Years ago, organizers of the first personal health account programs argued that accounts similar to HSAs would free employers from the need to use provider networks, by giving enrollees the power to use their own account money to bargain for their own health care services.
Most of the health account pioneers soon became subsidiaries of big health insurers. The big health insurers quickly added provider networks to the health account programs, partly because successful efforts by consumers to bargain with health care providers were rare.
The main problem with the early efforts to escape from the provider networks is lack of transparency, West said.
“We’ve not been able to give consumers the information they need to make good choices,” he said. “It’s not in the interest of the industry to provide that information.”
The shift to provider networks may have freed patients from the need to try to shop for care without actually knowing what care will really cost, but the employers that are paying for the provider-network-based coverage now face a similar lack of information about the operations of the provider networks, West said.
The networks are designed to give the network managers a profit, not to push the cost of care to the lowest possible level, he said.
“The answer is never going to be to go back to PPO networks,” he said.
Instead, he said, “Put the employers in direct contact with the providers in their area.”
The reference-based pricing approach may even be able to help employees pay for care from the many providers who have gotten fed up with managed care and have stopped participating in provider networks, West said.
2. Bad billing is still a real problem.
Simply auditing facility claims can still reduce a plan’s spending by 7% to 8%, West said.

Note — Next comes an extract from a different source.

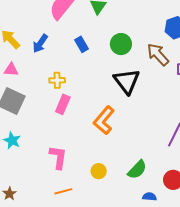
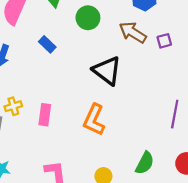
green circle: (121, 44) -> (88, 18), moved
yellow cross: (57, 80) -> (13, 106), moved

Maestro Health auditors continue to see “strange ways of listing services.”
In one case, he said, a hospital billed a plan $800 for a “sleep aid” for a child who was in the hospital.
The $800 sleep aid was a teddy bear.
3. The Affordable Care Act ban on annual and lifetime limits on benefits for the services in the core “essential health benefits” package is starting to hurt.
Claims for more than $10 million for a single patient are still rare, but big facility claims are more common these days, West said.
“In some cases, it’s almost like there’s a blank check,” he said. “The facilities know these claims will get paid.”